#### DATA SHOWN

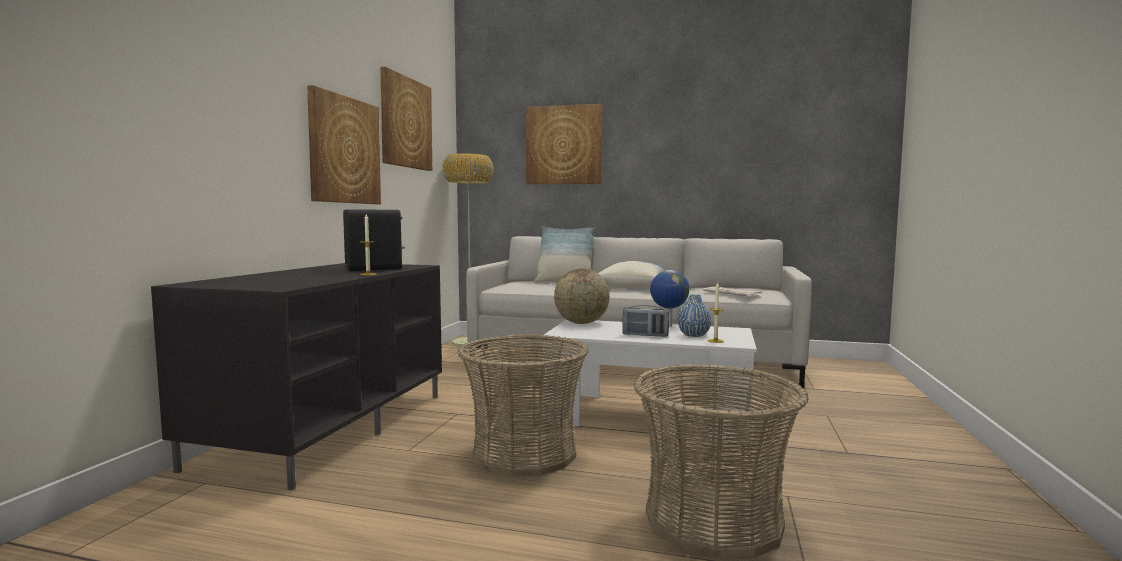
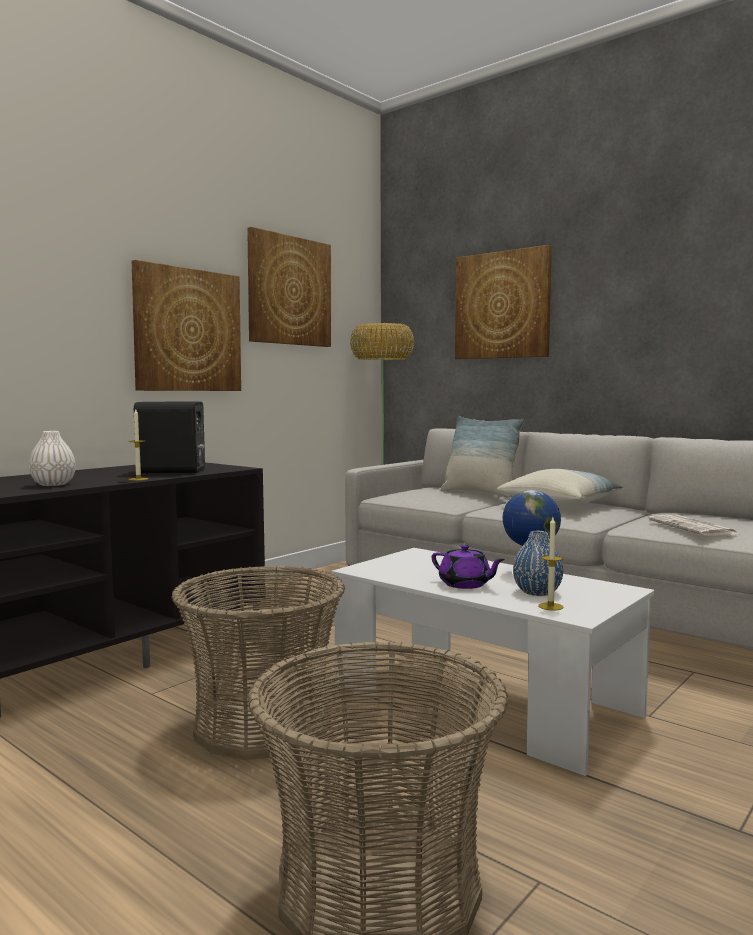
camera: 25 degrees right, 0 degrees up
globe [554,268,610,324] -> none
radio [622,305,669,337] -> purple teapot [432,544,505,589]
none -> white vase [29,431,76,486]

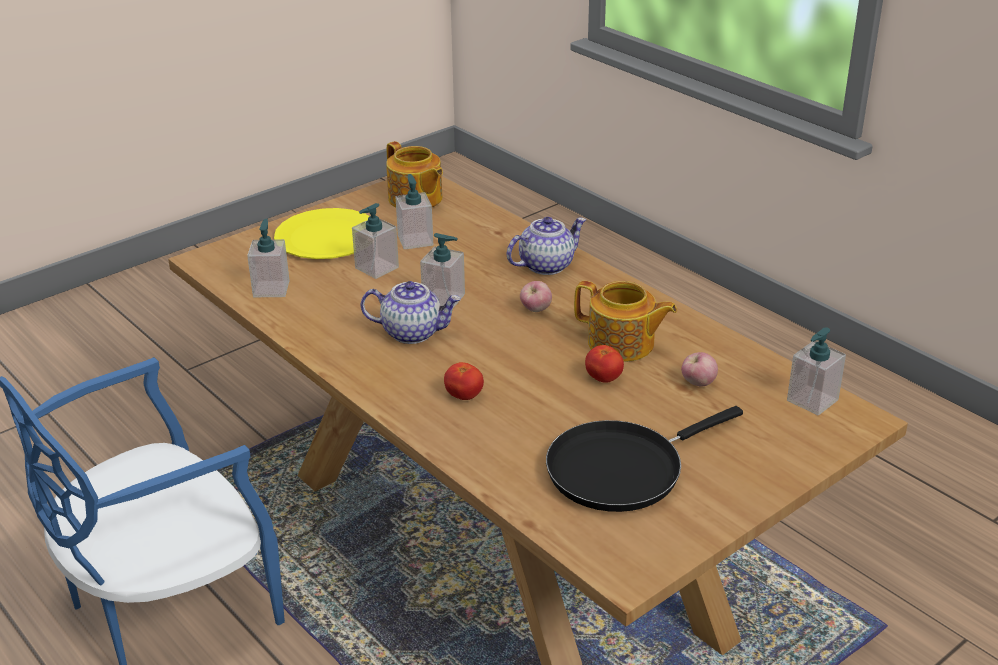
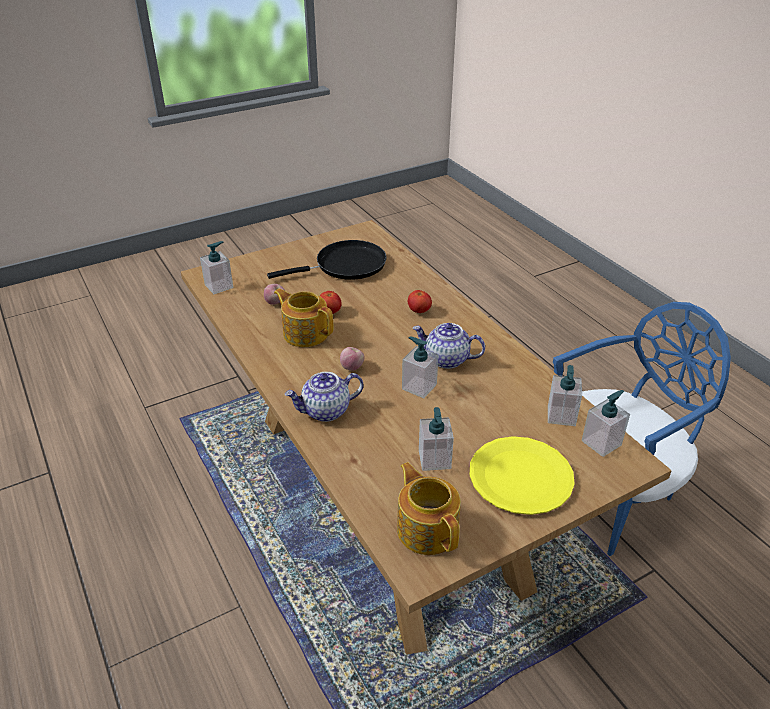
camera: 170 degrees left, 5 degrees up
soap dispenser [352,203,399,279] -> soap dispenser moved to [582,390,630,457]

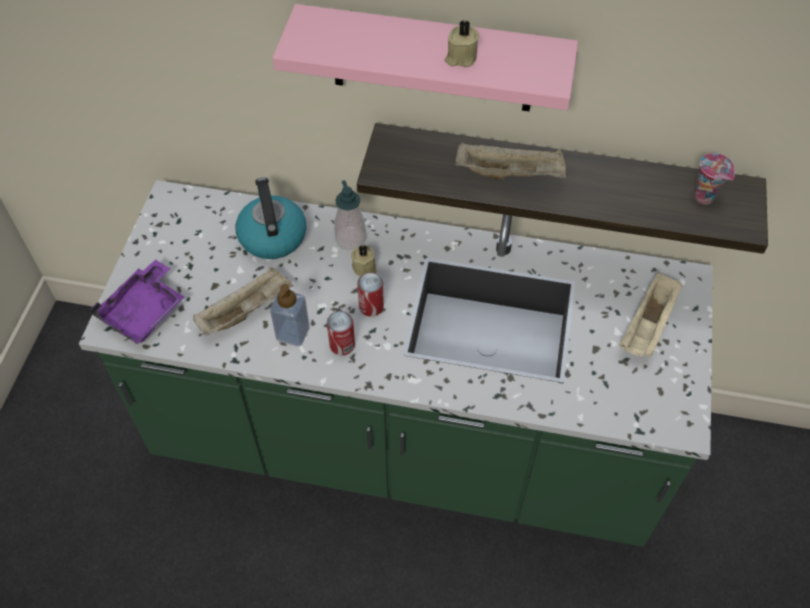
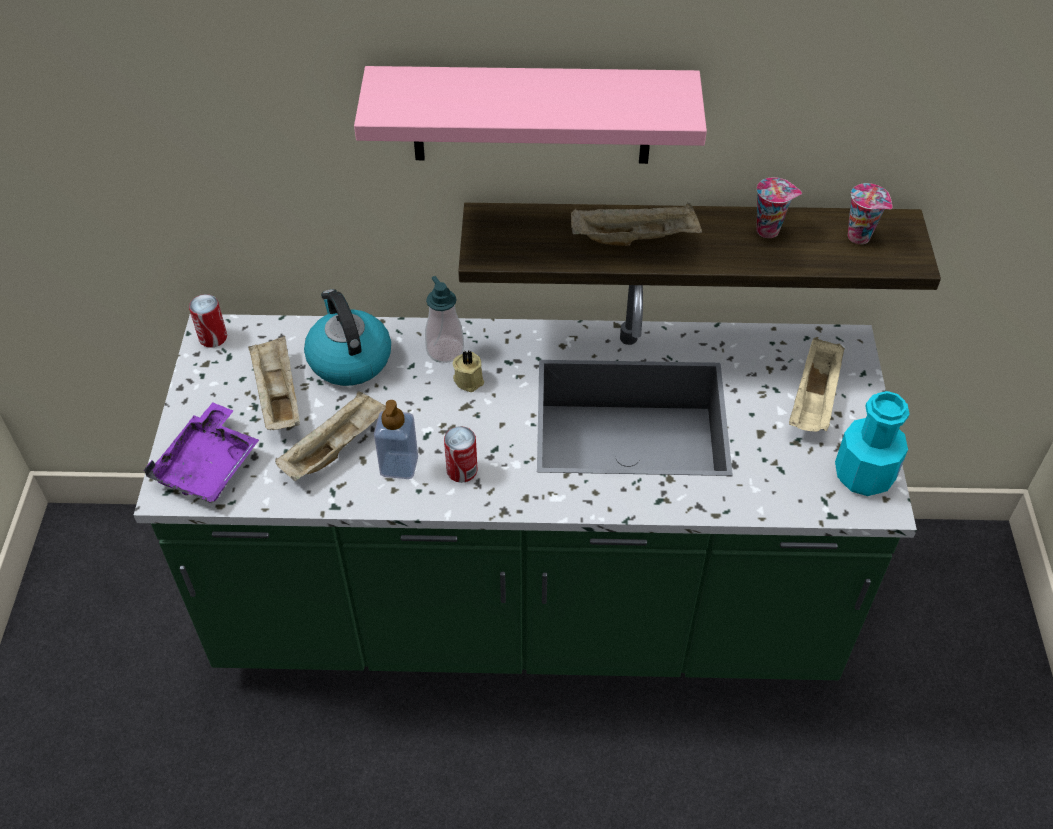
camera: 10 degrees left, 5 degrees down
can [357,273,384,317] -> can moved to [189,294,227,348]
beige candle [445,19,479,67] -> none
none -> beige tray [248,336,300,430]
none -> cup [756,178,802,238]
none -> turquoise bottle [835,391,909,496]

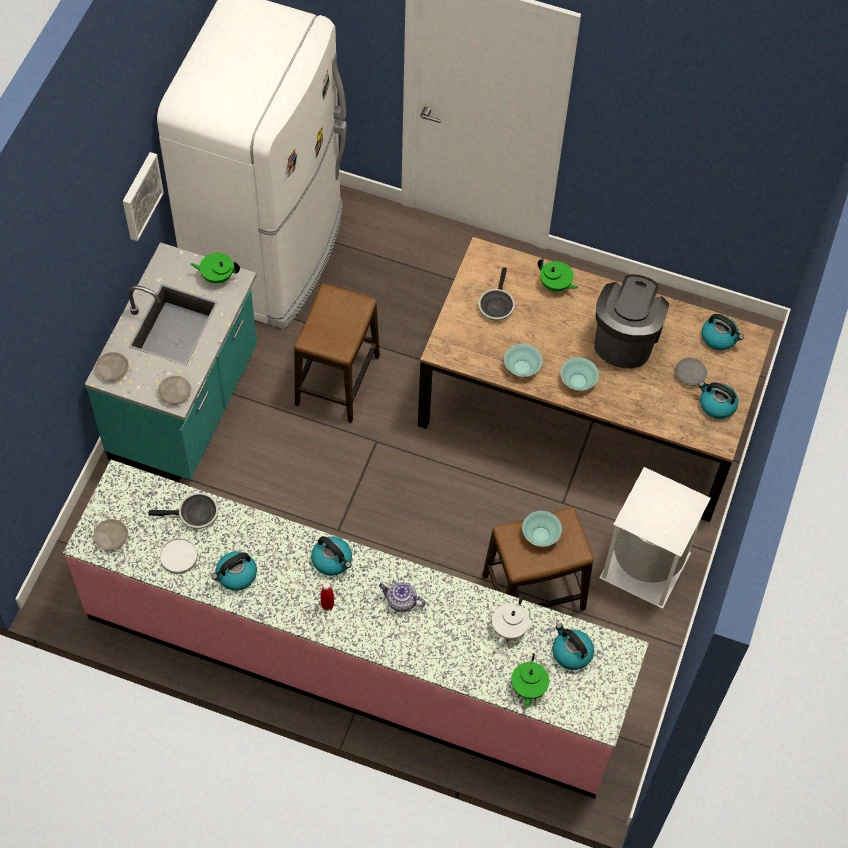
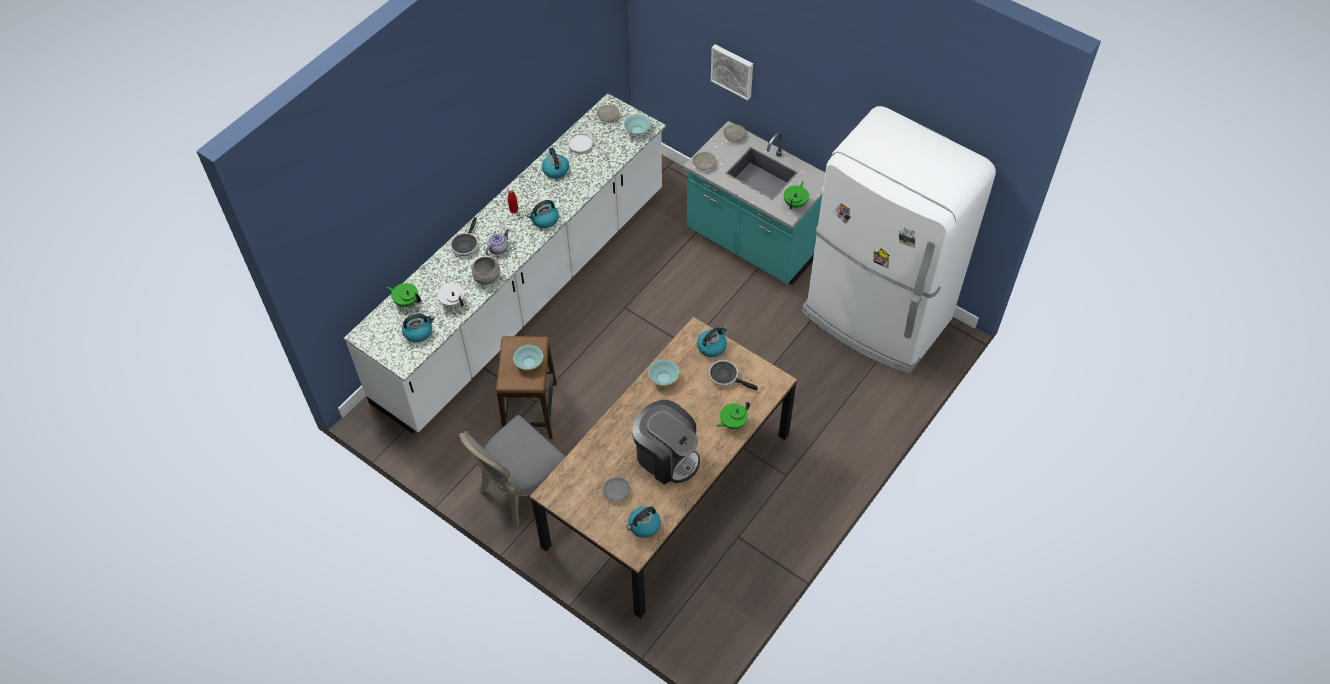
camera: 110 degrees right, 5 degrees down
pink counter [63,460,649,799] -> white counter [344,93,666,434]
picture [123,152,164,241] -> picture moved to [711,44,753,100]
frying pan [148,493,218,529] -> frying pan moved to [450,217,478,256]
stool [294,283,380,423] -> none
turquoise bowl [561,357,599,390] -> turquoise bowl moved to [624,114,651,135]
white trash can [599,467,711,609] -> grey chair [459,415,565,527]
kettle [699,381,738,419] -> kettle moved to [697,326,727,357]
none -> grey bowl [471,257,501,285]

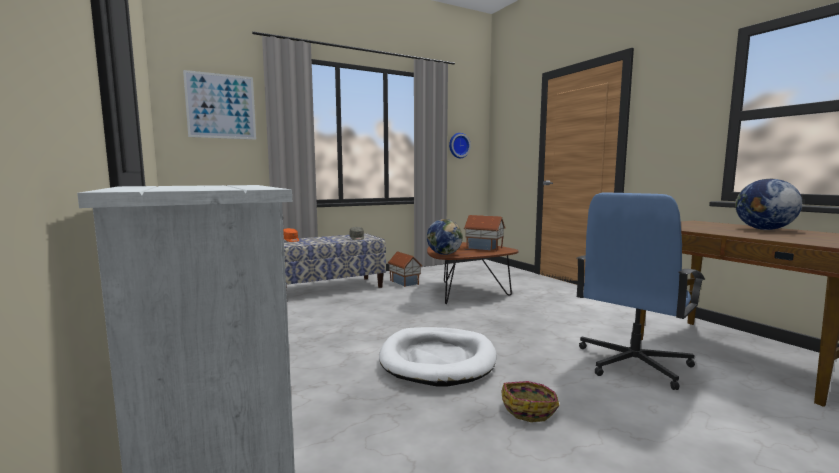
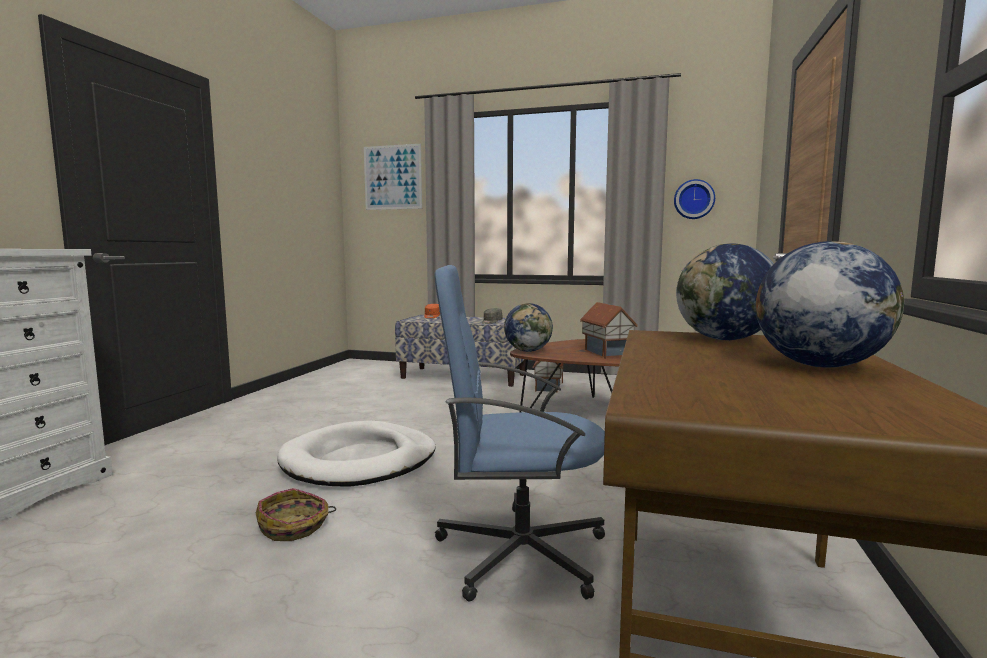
camera: 45 degrees right, 0 degrees up
none -> globe [676,244,774,340]

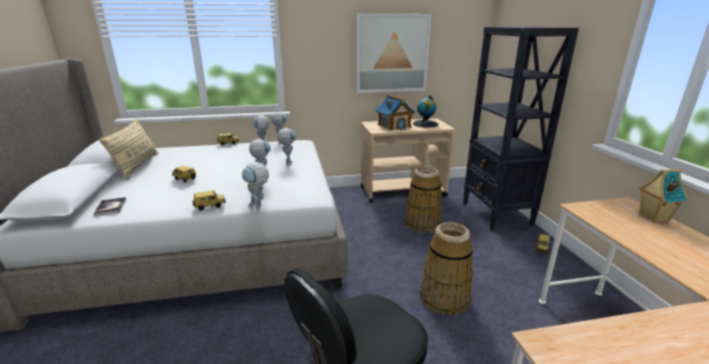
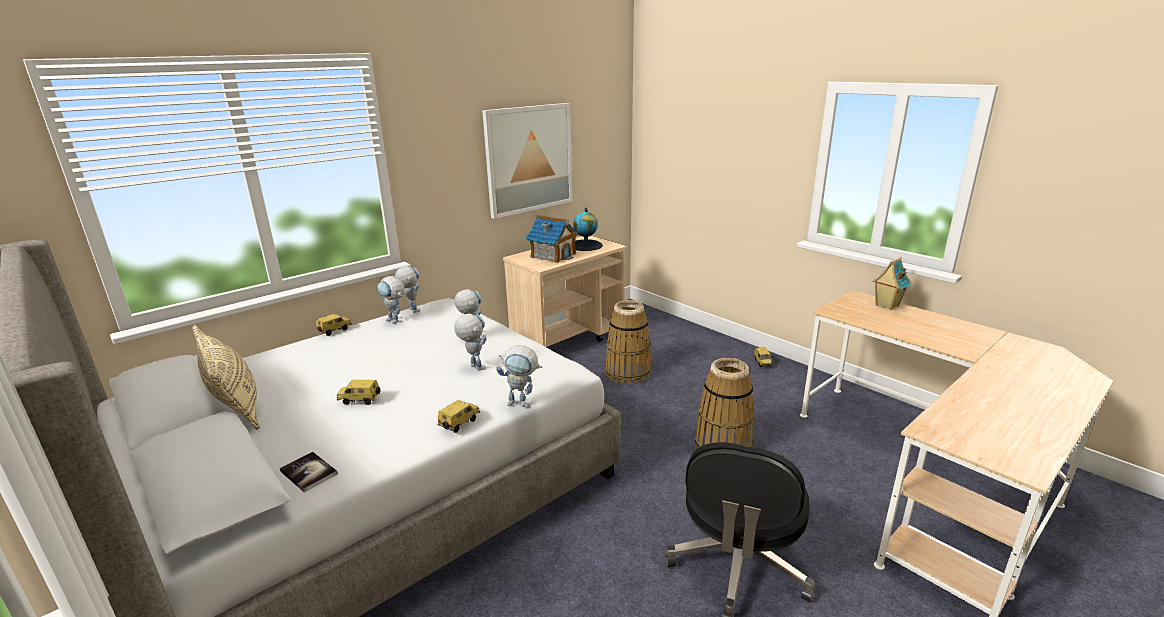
camera: 30 degrees left, 0 degrees up
black bookcase [463,27,579,231] -> none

########

> [TASK ITEM]: The records above are to be copied exactly, without their pictures.

> [COMPLETED EXERCISE]:
camera: 25 degrees right, 0 degrees up
globe [554,268,610,324] -> none
radio [622,305,669,337] -> purple teapot [432,544,505,589]
none -> white vase [29,431,76,486]

camera: 170 degrees left, 5 degrees up
soap dispenser [352,203,399,279] -> soap dispenser moved to [582,390,630,457]

camera: 10 degrees left, 5 degrees down
can [357,273,384,317] -> can moved to [189,294,227,348]
beige candle [445,19,479,67] -> none
none -> beige tray [248,336,300,430]
none -> cup [756,178,802,238]
none -> turquoise bottle [835,391,909,496]

camera: 110 degrees right, 5 degrees down
pink counter [63,460,649,799] -> white counter [344,93,666,434]
picture [123,152,164,241] -> picture moved to [711,44,753,100]
frying pan [148,493,218,529] -> frying pan moved to [450,217,478,256]
stool [294,283,380,423] -> none
turquoise bowl [561,357,599,390] -> turquoise bowl moved to [624,114,651,135]
white trash can [599,467,711,609] -> grey chair [459,415,565,527]
kettle [699,381,738,419] -> kettle moved to [697,326,727,357]
none -> grey bowl [471,257,501,285]

camera: 45 degrees right, 0 degrees up
none -> globe [676,244,774,340]

camera: 30 degrees left, 0 degrees up
black bookcase [463,27,579,231] -> none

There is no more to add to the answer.